As mentioned above, our data showed the positive correlation between NEP and DPP IV expression in IHCC tissues, which prompted us to investigate the clinical significance of the combined expression of NEP and DPP IV proteins. More interestingly, simultaneous upregulation of NEP and DPP IV was significantly associated with the aggressiveness of IHCCs. Significant difference of prognosis was also found among four different statuses of NEP/DPP IV coexpression. The patients with NEP-low/DPP IV-low had the best outcome, while those with NEP-high/DPP IV-high had the worst. Multivariate analysis revealed that the NEP/DPP IV coexpression profiles were independent prognostic indicators for IHCCs.
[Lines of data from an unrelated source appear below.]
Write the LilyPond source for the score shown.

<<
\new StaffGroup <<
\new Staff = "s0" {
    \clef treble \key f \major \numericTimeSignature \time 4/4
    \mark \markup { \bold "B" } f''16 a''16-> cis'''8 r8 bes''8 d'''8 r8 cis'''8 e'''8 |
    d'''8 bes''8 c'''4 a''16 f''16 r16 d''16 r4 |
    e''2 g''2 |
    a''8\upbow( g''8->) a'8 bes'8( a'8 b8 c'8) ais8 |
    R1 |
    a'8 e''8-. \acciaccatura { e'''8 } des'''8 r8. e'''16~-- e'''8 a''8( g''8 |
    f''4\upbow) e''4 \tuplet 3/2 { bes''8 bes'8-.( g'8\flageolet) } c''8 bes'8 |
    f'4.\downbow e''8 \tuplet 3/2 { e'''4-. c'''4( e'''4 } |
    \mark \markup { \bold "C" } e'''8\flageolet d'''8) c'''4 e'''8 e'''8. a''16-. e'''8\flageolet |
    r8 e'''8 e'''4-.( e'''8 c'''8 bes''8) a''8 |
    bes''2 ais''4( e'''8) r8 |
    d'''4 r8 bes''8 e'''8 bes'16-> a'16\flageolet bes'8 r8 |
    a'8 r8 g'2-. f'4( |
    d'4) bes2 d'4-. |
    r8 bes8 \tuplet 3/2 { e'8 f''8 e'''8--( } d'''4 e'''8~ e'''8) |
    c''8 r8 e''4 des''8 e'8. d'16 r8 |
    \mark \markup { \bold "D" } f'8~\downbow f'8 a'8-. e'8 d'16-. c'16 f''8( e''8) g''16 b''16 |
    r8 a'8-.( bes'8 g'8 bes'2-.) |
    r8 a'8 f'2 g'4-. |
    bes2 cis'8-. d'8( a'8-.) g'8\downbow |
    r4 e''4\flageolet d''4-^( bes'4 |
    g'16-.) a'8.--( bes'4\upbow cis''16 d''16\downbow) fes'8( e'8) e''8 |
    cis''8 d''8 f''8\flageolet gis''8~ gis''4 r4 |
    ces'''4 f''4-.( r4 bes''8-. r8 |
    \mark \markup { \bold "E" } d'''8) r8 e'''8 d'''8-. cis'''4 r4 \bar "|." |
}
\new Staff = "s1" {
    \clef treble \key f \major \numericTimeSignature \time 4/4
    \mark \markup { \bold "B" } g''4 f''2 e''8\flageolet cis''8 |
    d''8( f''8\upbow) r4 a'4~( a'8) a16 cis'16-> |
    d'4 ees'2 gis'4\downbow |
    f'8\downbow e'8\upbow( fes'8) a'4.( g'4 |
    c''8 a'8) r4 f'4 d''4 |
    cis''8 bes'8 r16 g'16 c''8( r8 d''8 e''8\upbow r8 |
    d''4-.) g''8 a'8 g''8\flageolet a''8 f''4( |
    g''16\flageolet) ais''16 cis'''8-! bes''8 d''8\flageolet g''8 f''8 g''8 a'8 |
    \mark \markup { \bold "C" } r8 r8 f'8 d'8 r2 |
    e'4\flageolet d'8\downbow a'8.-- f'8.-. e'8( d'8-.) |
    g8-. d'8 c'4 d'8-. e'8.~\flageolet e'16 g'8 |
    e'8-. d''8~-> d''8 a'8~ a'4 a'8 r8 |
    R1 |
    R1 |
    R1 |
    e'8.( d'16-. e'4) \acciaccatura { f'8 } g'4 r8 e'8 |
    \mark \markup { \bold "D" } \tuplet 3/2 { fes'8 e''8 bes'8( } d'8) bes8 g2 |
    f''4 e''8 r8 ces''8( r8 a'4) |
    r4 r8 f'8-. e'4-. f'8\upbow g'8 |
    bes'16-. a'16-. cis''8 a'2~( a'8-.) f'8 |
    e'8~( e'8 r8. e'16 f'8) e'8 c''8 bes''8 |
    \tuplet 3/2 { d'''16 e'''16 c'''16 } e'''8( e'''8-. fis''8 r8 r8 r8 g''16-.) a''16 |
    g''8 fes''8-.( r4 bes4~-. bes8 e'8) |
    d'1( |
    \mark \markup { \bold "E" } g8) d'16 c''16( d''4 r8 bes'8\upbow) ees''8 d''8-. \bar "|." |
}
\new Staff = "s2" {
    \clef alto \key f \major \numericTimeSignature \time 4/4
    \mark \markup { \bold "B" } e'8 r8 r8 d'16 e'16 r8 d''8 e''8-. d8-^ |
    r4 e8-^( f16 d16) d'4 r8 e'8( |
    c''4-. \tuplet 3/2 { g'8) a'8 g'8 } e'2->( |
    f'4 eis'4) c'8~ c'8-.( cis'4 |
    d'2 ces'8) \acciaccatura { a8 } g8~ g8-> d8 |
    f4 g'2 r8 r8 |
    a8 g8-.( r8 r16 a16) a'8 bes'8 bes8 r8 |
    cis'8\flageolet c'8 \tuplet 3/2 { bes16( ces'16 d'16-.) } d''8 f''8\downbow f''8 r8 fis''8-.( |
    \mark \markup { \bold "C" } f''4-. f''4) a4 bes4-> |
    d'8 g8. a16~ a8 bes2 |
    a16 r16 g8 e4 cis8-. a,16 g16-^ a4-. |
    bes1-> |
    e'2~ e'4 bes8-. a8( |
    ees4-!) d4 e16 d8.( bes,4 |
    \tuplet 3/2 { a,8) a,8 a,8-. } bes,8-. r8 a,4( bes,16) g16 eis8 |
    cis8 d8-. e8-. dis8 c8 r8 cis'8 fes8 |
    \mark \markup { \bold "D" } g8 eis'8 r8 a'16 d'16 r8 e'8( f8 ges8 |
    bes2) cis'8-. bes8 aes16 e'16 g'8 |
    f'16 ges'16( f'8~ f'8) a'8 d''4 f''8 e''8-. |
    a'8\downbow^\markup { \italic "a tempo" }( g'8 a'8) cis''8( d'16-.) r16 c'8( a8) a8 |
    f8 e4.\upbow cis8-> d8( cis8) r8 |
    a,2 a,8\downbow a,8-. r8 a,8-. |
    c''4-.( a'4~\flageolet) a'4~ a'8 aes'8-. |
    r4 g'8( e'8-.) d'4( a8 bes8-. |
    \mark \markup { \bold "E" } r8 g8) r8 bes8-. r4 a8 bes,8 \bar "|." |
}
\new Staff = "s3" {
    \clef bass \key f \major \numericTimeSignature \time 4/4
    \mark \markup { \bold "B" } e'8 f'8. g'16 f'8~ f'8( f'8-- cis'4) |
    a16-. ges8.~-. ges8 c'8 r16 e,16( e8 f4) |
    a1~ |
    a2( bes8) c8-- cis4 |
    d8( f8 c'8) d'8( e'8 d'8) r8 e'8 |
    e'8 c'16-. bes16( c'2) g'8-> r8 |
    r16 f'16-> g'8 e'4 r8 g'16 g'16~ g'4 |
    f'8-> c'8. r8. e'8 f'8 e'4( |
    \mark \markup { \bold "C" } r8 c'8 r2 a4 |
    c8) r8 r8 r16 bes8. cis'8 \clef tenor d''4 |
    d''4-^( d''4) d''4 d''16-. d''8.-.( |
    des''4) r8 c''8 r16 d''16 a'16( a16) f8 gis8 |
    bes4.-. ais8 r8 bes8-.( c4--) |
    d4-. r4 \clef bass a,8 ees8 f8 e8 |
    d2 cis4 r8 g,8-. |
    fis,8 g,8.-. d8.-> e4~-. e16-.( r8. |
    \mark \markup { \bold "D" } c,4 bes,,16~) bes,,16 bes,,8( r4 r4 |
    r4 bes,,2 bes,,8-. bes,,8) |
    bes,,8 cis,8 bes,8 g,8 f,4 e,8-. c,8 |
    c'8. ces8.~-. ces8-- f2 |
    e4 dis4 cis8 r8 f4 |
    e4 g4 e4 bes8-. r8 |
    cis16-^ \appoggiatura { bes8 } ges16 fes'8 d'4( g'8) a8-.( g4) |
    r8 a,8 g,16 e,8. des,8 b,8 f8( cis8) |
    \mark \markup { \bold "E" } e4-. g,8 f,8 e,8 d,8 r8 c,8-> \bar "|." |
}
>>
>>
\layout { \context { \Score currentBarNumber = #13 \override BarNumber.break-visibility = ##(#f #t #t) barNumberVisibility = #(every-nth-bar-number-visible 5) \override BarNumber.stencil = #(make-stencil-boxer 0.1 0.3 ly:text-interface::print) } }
The advantages of NEP/DPP IV coexpression to individual NEP or DPP IV in predicting the outcome of IHCCs has been shown in our result.
In conclusion, our data from the current study suggest for the first time that both the expression of NEP and DPP IV proteins may be upregulated in human IHCC tissues, and the combined expression of NEP and DPP IV proteins may play important roles in progression and prognosis of patients with IHCC. Given the synergistic effect on overall as well as recurrence-free survival of resected IHCC by the combined expression of NEP and DPP-IV proteins, a mechanistic link between the two biomarkers is worth investigating. Clinical implications on how these findings may improve patient selection for surgery should also be considered.
The authors report no conflicts of interest in this work.